## [Work task]
Which of the lines below include the word "Left"? Pull each one out.

(Stored records)
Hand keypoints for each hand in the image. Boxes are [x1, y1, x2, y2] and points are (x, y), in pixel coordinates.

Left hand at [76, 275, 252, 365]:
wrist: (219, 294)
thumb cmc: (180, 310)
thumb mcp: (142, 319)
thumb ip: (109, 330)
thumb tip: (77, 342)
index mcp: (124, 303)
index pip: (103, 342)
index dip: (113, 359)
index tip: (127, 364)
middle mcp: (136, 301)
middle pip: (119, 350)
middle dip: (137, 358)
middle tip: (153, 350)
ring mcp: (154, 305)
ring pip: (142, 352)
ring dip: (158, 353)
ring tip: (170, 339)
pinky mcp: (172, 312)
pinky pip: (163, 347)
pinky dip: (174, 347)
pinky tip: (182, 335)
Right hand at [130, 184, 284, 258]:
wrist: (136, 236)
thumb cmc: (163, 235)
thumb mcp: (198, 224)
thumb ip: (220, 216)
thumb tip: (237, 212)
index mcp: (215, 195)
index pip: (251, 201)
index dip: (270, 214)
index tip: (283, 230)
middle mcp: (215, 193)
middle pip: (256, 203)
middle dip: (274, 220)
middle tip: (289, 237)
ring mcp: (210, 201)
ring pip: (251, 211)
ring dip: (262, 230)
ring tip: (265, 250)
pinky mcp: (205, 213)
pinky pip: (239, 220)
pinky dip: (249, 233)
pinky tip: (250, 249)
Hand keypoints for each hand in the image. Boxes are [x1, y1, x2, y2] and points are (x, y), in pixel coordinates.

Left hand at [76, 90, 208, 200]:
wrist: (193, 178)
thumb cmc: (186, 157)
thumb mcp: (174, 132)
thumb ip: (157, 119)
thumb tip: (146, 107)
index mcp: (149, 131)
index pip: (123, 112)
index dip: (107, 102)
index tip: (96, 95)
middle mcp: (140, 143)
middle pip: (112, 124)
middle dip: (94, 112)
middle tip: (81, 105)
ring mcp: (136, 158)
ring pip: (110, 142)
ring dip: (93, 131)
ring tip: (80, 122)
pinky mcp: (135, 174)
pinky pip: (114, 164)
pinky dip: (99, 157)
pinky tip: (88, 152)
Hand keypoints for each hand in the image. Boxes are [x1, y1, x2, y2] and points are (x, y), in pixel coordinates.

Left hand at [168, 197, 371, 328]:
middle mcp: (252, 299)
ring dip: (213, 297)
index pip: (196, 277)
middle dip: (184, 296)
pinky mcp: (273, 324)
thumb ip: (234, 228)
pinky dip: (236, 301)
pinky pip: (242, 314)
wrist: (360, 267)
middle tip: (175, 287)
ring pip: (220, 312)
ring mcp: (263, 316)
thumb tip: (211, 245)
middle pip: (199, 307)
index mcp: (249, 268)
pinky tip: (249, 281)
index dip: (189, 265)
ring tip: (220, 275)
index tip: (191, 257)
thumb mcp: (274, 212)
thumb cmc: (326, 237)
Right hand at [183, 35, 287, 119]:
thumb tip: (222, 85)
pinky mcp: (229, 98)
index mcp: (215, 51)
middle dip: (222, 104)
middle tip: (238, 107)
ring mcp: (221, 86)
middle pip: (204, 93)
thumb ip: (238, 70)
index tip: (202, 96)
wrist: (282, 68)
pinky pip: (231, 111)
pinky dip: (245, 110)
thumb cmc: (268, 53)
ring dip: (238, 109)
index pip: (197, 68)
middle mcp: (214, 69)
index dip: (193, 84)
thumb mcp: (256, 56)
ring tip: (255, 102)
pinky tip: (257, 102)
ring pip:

## [Solution for this exercise]
Left hand at [76, 275, 252, 365]:
Left hand at [76, 90, 208, 200]:
Left hand at [168, 197, 371, 328]:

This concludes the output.